Ray Rappaport (May 21, 1922 – December 14, 2010) was an American cell biologist. He did pioneering research using physical manipulations of cells to understand the mechanisms of cytokinesis, the process by which a cell's cytoplasm is divided in two.

Raymond Rappaport was born in May 1922 in North Bergen, New Jersey, to Raymond and Verna Karper Rappaport. He attended Bethany College (West Virginia). His studies were interrupted by service during World War II in the 5th Service Command, Anti-Aircraft and then in the Army Medical Corps. He finished his undergraduate work at Columbia University, and enrolled in a masters program in Zoology at the University of Michigan. In a soil microbiology course, he met fellow masters student Barbara Nolan, and the two were wed in 1947. He earned his master's degree in 1948, and a PhD from Yale University in 1952.
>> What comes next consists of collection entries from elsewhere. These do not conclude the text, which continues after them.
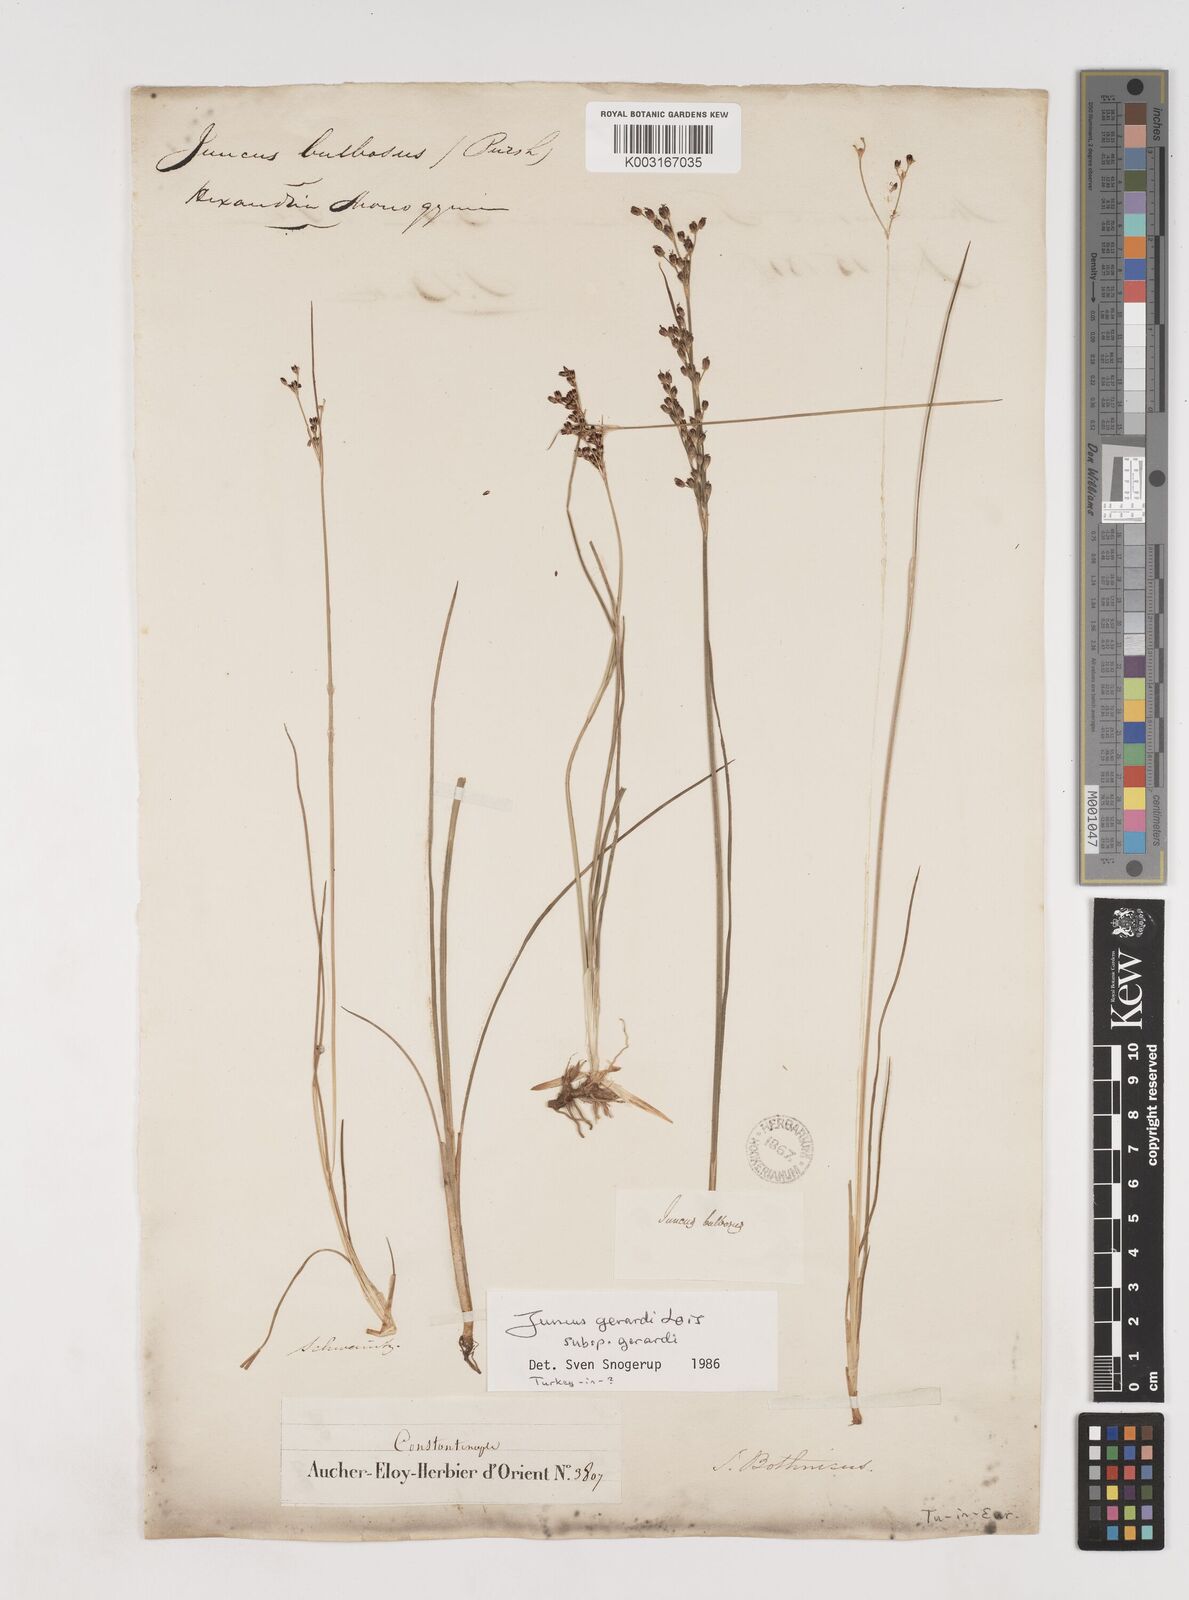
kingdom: Plantae
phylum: Tracheophyta
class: Liliopsida
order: Poales
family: Juncaceae
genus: Juncus
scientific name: Juncus gerardi
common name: Saltmarsh rush
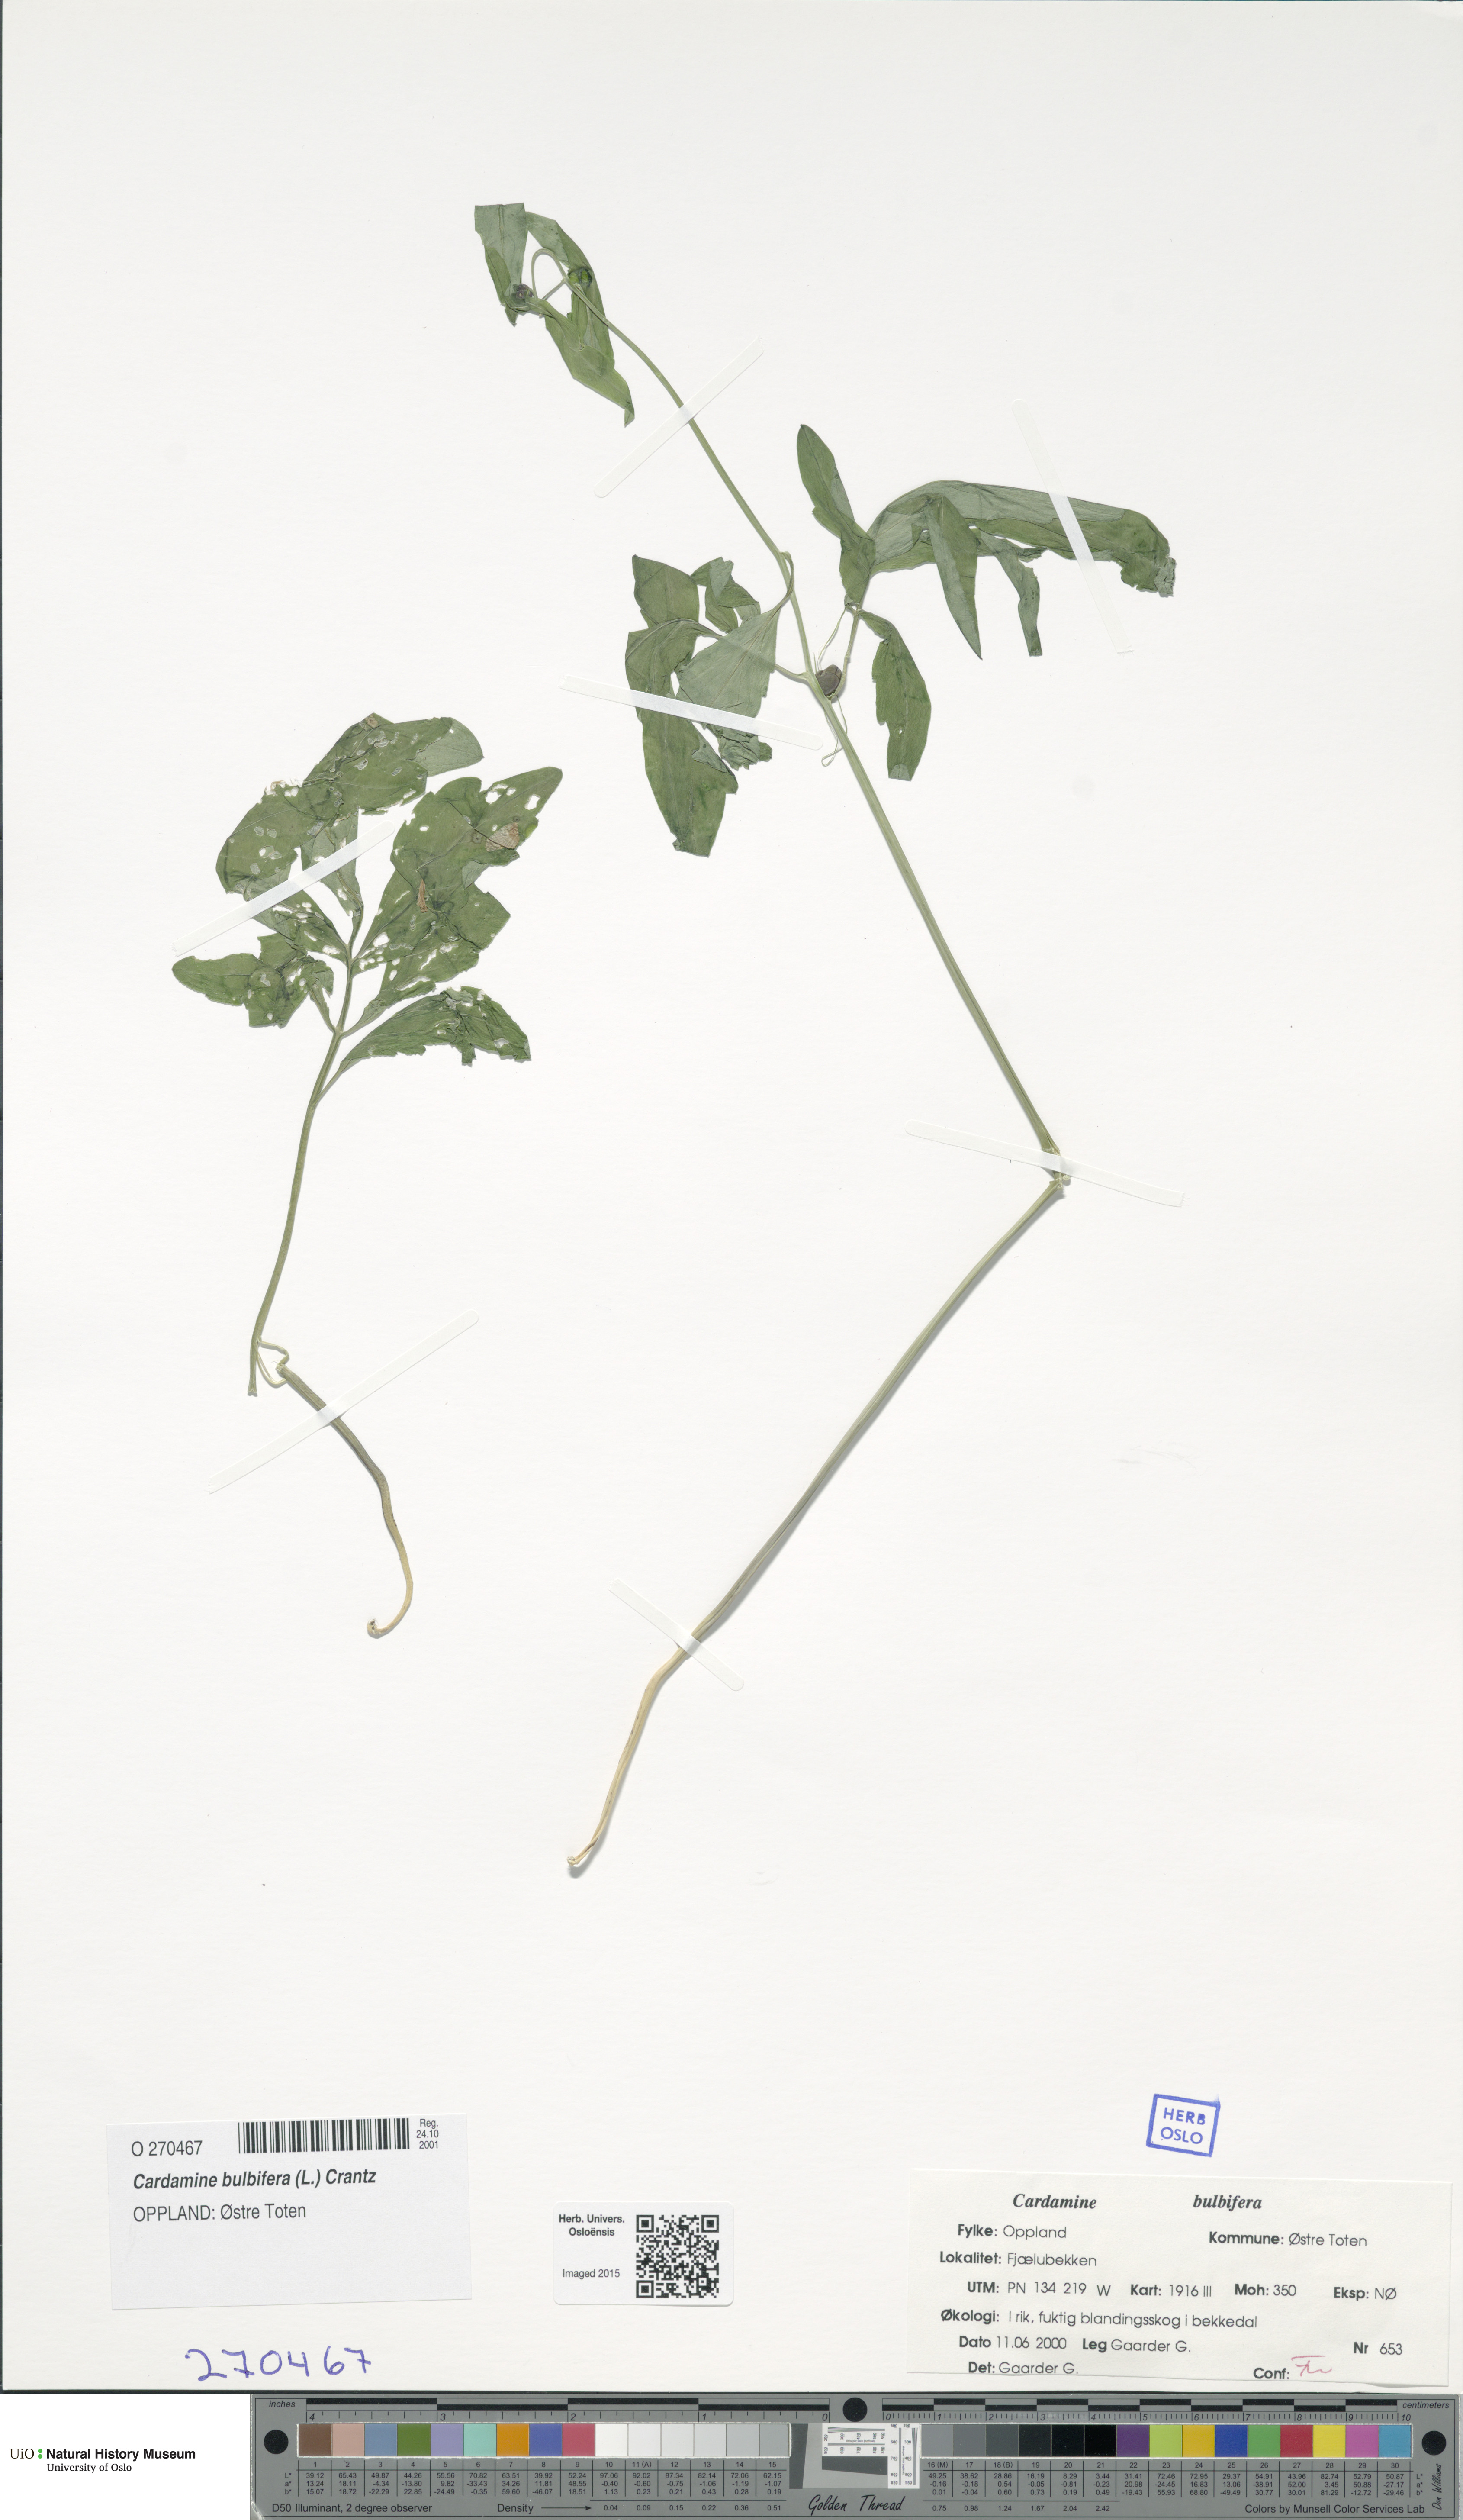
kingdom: Plantae
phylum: Tracheophyta
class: Magnoliopsida
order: Brassicales
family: Brassicaceae
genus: Cardamine
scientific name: Cardamine bulbifera
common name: Coralroot bittercress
Rappaport began his career as a professor at Union College in Schenectady, New York in 1952. He taught for 35 years and conducted research at the college and for most summers at MDI Biological Laboratory in Salisbury Cove, Maine. Rappaport held several administrative positions at the MDI Biological Laboratory, including director (1956–1959), trustee, and president of the corporation (1979–1981). Rappaport also architecturally designed some of the buildings at the laboratory, including several cottages, laboratory buildings, and the dining hall. He and his wife retired to Maine in 1987, where he continued research year-round at MDIBL.

Most of Rappaport's research made use of echinoderm embryonic cells to address the mechanisms of cytokinesis in animal cells, experiments that focused on understanding how the cytokinetic furrow is positioned, and understanding the nature of the stimulus from the mitotic spindle that induced cortical furrowing. With few exceptions, his research was conducted alone or with his wife. Rappaport's research was marked by unusually creative and simple experimental design, often involving physical manipulation of individual cells, for which he devised a number of custom microsurgical tools. Rappaport recognized mechanistic redundancy in cytokinesis, which he characterized in an address at a 2004 conference with, "When I began working on cytokinesis, I thought I was tinkering with a beautifully made Swiss watch, but what I was really working on was an old Maine fishing boat engine: overbuilt, inefficient, never-failed and repaired by simple measures."

Rappaport died December 14, 2010, in Bar Harbor, Maine, at the age of 88.

== Honors and awards ==
Rappaport was elected as a fellow of the American Association for the Advancement of Science in 1983. A laboratory building at MDIBL is named after him.